The target structure is:

src/
├── Domain/          entities, value objects, domain services, aggregate roots
├── Application/     use cases (one class per behaviour) + DTOs + presenter interfaces
├── Infrastructure/  Persistence/Pdo, Auth/Oidc, Auth/Saml, FeatureFlag, Translation, Pdf, …
└── Presentation/    Web (templates), Api/V1 (controllers), Http (router, middleware, ProblemDetails)

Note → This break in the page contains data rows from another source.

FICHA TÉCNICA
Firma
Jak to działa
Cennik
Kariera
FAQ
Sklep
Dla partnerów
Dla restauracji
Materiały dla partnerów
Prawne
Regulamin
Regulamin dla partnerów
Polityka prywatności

Bounded contexts under Domain/ follow the existing module boundaries: Item, Category, Member, Label, Shelf, Auth, Feature, plus a Shared/ kernel for IDs, error codes, and value objects used across contexts.

Migration rules:

  1. No code is moved without a test. When we lift a class out of entity/ or repository/, it lands in src/ with at least one unit test attached.
  2. One context per PR. A PR that moves entity/Item.php does not also move entity/Category.php. PRs are reviewed for behavioural parity, not just for the move.
  3. Legacy keeps its namespace. saso\… stays valid via ClassLoader.php. New code is Saso\…. Both autoloaders coexist (Composer first via vendor/autoload.php, ClassLoader fallback in index.php).
  4. Strangler exits one entry at a time. When the last call site of a legacy class is removed, the legacy class is deleted in the same PR.

Consequences

  • M3 (REST + i18n + Errors) and the OIDC + SAML work in M3-E build directly under src/. They never touch legacy directories.
  • Contributors get an unambiguous answer to "where does new code go?": src/ — and the layer is determined by what the code does (domain rule vs. infrastructure adapter vs. HTTP entry point).
  • The repository carries two layouts for the duration of M3 + M4. We accept this as the cost of incremental delivery.
  • PHPStan level 6 (and later 7-8) is scoped to src/ and the M1 utility files in util/. The legacy tree is checked at a lower level until migrated, which is what phpstan.neon.dist already encodes.
  • Subsequent ADRs (0002 OpenAPI, 0003 Pluggable IdP, 0004 Problem Details) all assume this layout. They reference paths under src/ directly.